Extract:

......

But I guess my favorite was the 220 and 440 relay.
We had a real good team.
If you ever ran a relay race, you know that if the handoff goes bad, it's over.
You don't want to drop the baton or exchange it outside of the marked zone.
You don't want to be disqualified.
Well, today, some teach things that are outside the marked zone of Romans through Philemon, and others teach things inside the zone, but twist it all up, wrest the scriptures.
Hey, they should be disqualified.
They're out there passing along the false doctrine baton.
Then the next guy takes it, runs with it, and passes it to someone else.
Left unchecked, it turns into one big out-of-control snowball.
Okay, we're going to put you back into some more music here in a moment.
So in closing, let me say this.
If you're out there teaching the gospel of 1 Corinthians 15 wrong, please stop.
It's incumbent that we get this right.
We just demonstrated a couple of podcasts ago how in your Bible, when you see, "the faith of God," those words, "the faith of God," it is never God having to have faith.
Never.
Not once.
God is the object of faith, and the object of faith never has to have faith themselves.
So, as good Bible students, let's stay consistent.
We must call it as it is, and not as it appears.
You can come to the words, "faith of God," and run with it, take off without digging in and studying the context, and you wind up making assumptions which leave you in a mess.
Same goes with fallen from grace.
At first glance, the phraseology, "fallen from grace," can appear to describe someone who has fallen into sin.
Both religion, I mean, you've seen this, you've watched this and heard it for years, both in religion, and Hollywood, they are prime examples of twisting this up.
All sorts of news media outlets, you'll often see a story break about an actor, maybe a sports icon, or someone in the music industry, that has fallen from grace.
But to this day, not once has their definition of fallen from grace lined up with what God says about it.
Their definition always has something to do with a person getting caught up in something they shouldn't have been involved in, some sort of sin, but as we broke it down in our fallen from grace four-part series, that's not what it means.
Their fallen from grace is different from God's.
Same goes with the gospel of 1 Corinthians 15:2 that we're talking about today.
Unless you have believed in vain, God's definition of, "to believe in vain," is different from that of most preachers.
A first-glance knee-jerk will have us believing what they say, but you dig a little deeper and you'll find out it reveals something altogether different as we've successfully demonstrated here today.
The magic cure to all the confusion is found in one of the most overlooked Bible verses besides 2 Corinthians 5:19, and it's 2 Timothy 2:7.
2 Timothy chapter 2 verse 7, Paul plainly says, "Consider what I say, and the Lord give the understanding in all things."
But most don't believe it.
Paul's my apostle, you'll say.
I follow him.
Lip service.
That's what that is.
Instead of opening the book for themselves, considering what Paul wrote to us, most are out here heaping to themselves all sorts of teachers who do not speak the same thing.
And they excuse it by saying, "Oh, well, I just eat the meat and spit out the bones."
Oh, okay.
I didn't know that's how our pattern Paul told us to do it.

......

Work to be completed:
Answer these questions from the transcript above, one per line:
1. Which relay does the speaker name as a favorite?
2. Along with religion, what does the speaker call a prime example of twisting up "fallen from grace"?
3. Which verse does the speaker say holds "the magic cure to all the confusion"?

Information:

......

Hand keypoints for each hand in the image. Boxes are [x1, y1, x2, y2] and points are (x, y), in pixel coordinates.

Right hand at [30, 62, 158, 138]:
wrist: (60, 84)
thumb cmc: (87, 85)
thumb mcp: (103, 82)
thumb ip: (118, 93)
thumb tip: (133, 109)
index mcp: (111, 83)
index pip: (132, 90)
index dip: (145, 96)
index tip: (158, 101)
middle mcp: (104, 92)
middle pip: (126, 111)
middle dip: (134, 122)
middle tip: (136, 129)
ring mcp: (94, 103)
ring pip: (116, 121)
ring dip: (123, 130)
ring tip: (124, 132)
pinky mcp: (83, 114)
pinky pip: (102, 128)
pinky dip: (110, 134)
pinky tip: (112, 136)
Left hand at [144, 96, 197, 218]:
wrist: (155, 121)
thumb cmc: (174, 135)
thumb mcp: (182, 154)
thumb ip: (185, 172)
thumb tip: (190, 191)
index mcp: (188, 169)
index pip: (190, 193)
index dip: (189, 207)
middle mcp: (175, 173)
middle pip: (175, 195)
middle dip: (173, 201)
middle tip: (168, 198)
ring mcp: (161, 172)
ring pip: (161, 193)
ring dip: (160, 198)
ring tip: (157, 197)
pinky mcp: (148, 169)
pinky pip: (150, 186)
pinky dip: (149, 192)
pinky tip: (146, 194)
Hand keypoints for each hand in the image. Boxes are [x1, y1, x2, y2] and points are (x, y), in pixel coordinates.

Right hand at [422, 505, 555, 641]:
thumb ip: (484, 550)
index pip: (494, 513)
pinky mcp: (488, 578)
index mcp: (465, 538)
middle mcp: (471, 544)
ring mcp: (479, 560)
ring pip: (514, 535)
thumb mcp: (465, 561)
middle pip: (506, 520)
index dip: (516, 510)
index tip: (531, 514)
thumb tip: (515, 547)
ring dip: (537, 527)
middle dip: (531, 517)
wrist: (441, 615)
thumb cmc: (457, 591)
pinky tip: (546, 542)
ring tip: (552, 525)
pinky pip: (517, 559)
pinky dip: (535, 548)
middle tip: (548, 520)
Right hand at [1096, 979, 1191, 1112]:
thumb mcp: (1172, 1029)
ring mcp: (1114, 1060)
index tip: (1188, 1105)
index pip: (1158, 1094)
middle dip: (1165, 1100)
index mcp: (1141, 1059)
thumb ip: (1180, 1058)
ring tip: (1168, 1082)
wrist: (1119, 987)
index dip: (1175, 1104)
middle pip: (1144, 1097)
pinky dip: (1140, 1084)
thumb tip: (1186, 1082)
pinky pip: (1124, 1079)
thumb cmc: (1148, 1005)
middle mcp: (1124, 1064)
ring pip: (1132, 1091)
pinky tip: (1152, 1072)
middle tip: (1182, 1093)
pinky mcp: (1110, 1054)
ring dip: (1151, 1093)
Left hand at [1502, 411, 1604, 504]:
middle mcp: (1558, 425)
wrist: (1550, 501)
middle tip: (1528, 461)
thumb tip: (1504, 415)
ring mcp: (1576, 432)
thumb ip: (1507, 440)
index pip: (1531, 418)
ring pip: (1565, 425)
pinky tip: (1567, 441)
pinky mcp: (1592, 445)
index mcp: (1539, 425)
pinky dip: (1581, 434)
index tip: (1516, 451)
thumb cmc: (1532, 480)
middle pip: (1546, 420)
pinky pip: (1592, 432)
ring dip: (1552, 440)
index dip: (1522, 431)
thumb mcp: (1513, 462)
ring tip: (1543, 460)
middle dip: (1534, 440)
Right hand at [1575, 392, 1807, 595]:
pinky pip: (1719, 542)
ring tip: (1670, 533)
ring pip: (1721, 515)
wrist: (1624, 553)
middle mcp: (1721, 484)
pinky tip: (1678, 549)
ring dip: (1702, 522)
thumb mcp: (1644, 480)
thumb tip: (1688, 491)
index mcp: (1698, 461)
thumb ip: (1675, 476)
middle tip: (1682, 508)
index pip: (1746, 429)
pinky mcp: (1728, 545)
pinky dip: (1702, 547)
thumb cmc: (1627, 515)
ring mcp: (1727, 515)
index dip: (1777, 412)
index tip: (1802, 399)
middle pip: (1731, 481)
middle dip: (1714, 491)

......

The completed task:
1. The 220 and 440 relay.
2. Hollywood.
3. 2 Timothy 2:7.